Would you print every entry exactly as it appears?

════════

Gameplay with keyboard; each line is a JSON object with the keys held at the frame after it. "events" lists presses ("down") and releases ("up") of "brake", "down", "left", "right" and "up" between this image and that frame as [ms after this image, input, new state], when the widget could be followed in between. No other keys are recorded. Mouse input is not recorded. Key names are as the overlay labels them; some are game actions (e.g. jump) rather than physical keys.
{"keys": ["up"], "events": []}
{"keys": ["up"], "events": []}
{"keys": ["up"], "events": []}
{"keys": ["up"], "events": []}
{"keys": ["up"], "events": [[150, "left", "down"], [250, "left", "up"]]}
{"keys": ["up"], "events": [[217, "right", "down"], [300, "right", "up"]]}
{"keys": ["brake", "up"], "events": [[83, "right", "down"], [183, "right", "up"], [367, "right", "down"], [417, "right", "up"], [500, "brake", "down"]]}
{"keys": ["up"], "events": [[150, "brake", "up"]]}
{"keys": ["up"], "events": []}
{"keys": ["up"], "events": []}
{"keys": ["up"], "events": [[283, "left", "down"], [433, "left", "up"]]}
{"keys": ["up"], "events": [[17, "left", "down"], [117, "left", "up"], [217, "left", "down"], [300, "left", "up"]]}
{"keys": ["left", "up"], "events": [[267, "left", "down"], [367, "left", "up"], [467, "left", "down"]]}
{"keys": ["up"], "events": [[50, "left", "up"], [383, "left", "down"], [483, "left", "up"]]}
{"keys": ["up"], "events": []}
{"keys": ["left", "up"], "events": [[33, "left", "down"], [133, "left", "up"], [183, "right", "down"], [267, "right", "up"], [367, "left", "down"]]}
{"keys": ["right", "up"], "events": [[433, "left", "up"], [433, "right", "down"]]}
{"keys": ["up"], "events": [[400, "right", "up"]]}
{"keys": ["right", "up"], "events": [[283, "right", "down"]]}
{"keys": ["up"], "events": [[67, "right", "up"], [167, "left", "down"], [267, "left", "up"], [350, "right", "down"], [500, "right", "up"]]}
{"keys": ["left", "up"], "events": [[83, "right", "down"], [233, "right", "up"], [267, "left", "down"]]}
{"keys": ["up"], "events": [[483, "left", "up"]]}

════════

RESPONSE TO THE EXERCISE:
Gameplay with keyboard; each line is a JSON object with the keys held at the frame after it. "events" lists presses ("down") and releases ("up") of "brake", "down", "left", "right" and "up" between this image and that frame as [ms after this image, input, new state], when the widget could be followed in between. No other keys are recorded. Mouse input is not recorded. Key names are as the overlay labels them; some are game actions (e.g. jump) rather than physical keys.
{"keys": ["up"], "events": []}
{"keys": ["up"], "events": []}
{"keys": ["up"], "events": []}
{"keys": ["up"], "events": []}
{"keys": ["up"], "events": [[150, "left", "down"], [250, "left", "up"]]}
{"keys": ["up"], "events": [[217, "right", "down"], [300, "right", "up"]]}
{"keys": ["brake", "up"], "events": [[83, "right", "down"], [183, "right", "up"], [367, "right", "down"], [417, "right", "up"], [500, "brake", "down"]]}
{"keys": ["up"], "events": [[150, "brake", "up"]]}
{"keys": ["up"], "events": []}
{"keys": ["up"], "events": []}
{"keys": ["up"], "events": [[283, "left", "down"], [433, "left", "up"]]}
{"keys": ["up"], "events": [[17, "left", "down"], [117, "left", "up"], [217, "left", "down"], [300, "left", "up"]]}
{"keys": ["left", "up"], "events": [[267, "left", "down"], [367, "left", "up"], [467, "left", "down"]]}
{"keys": ["up"], "events": [[50, "left", "up"], [383, "left", "down"], [483, "left", "up"]]}
{"keys": ["up"], "events": []}
{"keys": ["left", "up"], "events": [[33, "left", "down"], [133, "left", "up"], [183, "right", "down"], [267, "right", "up"], [367, "left", "down"]]}
{"keys": ["right", "up"], "events": [[433, "left", "up"], [433, "right", "down"]]}
{"keys": ["up"], "events": [[400, "right", "up"]]}
{"keys": ["right", "up"], "events": [[283, "right", "down"]]}
{"keys": ["up"], "events": [[67, "right", "up"], [167, "left", "down"], [267, "left", "up"], [350, "right", "down"], [500, "right", "up"]]}
{"keys": ["left", "up"], "events": [[83, "right", "down"], [233, "right", "up"], [267, "left", "down"]]}
{"keys": ["up"], "events": [[483, "left", "up"]]}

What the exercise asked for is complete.